Description of the task:
Strip out the pictures and transcribe the records that follow exactly.
===
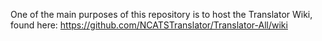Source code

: One of the main purposes of this repository is to host the Translator Wiki, found here: https://github.com/NCATSTranslator/Translator-All/wiki
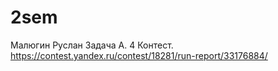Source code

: # 2sem
Малюгин Руслан Задача A. 4 Контест. https://contest.yandex.ru/contest/18281/run-report/33176884/
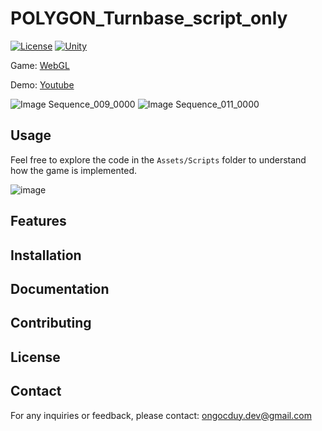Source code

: # POLYGON_Turnbase_script_only

[![License](https://img.shields.io/badge/license-MIT-blue.svg)](LICENSE)
[![Unity](https://img.shields.io/badge/unity-2022.1%2B-green.svg)](https://unity3d.com/get-unity/download)

Game: [WebGL](https://webunity.github.io/webgl_POLYGON_Turnbase)

Demo: [Youtube](https://youtu.be/i3wcBk7k2WA)

![Image Sequence_009_0000](https://github.com/user-attachments/assets/5da49ef9-78c3-410f-a231-5a53f553fcdb)
![Image Sequence_011_0000](https://github.com/user-attachments/assets/b2713297-ba37-434b-8b3a-c8fdd1b825f1)

## Usage

Feel free to explore the code in the `Assets/Scripts` folder to understand how the game is implemented.

![image](https://github.com/user-attachments/assets/d447593d-2d70-4a29-8ee5-06f5d45dee54)

## Features

## Installation

## Documentation

## Contributing

## License

## Contact

For any inquiries or feedback, please contact: ongocduy.dev@gmail.com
===
Output for this exercise:
Source code

: One of the main purposes of this repository is to host the Translator Wiki, found here: https://github.com/NCATSTranslator/Translator-All/wiki
Source code

: # 2sem
Малюгин Руслан Задача A. 4 Контест. https://contest.yandex.ru/contest/18281/run-report/33176884/
Source code

: # POLYGON_Turnbase_script_only

[![License](https://img.shields.io/badge/license-MIT-blue.svg)](LICENSE)
[![Unity](https://img.shields.io/badge/unity-2022.1%2B-green.svg)](https://unity3d.com/get-unity/download)

Game: [WebGL](https://webunity.github.io/webgl_POLYGON_Turnbase)

Demo: [Youtube](https://youtu.be/i3wcBk7k2WA)

![Image Sequence_009_0000](https://github.com/user-attachments/assets/5da49ef9-78c3-410f-a231-5a53f553fcdb)
![Image Sequence_011_0000](https://github.com/user-attachments/assets/b2713297-ba37-434b-8b3a-c8fdd1b825f1)

## Usage

Feel free to explore the code in the `Assets/Scripts` folder to understand how the game is implemented.

![image](https://github.com/user-attachments/assets/d447593d-2d70-4a29-8ee5-06f5d45dee54)

## Features

## Installation

## Documentation

## Contributing

## License

## Contact

For any inquiries or feedback, please contact: ongocduy.dev@gmail.com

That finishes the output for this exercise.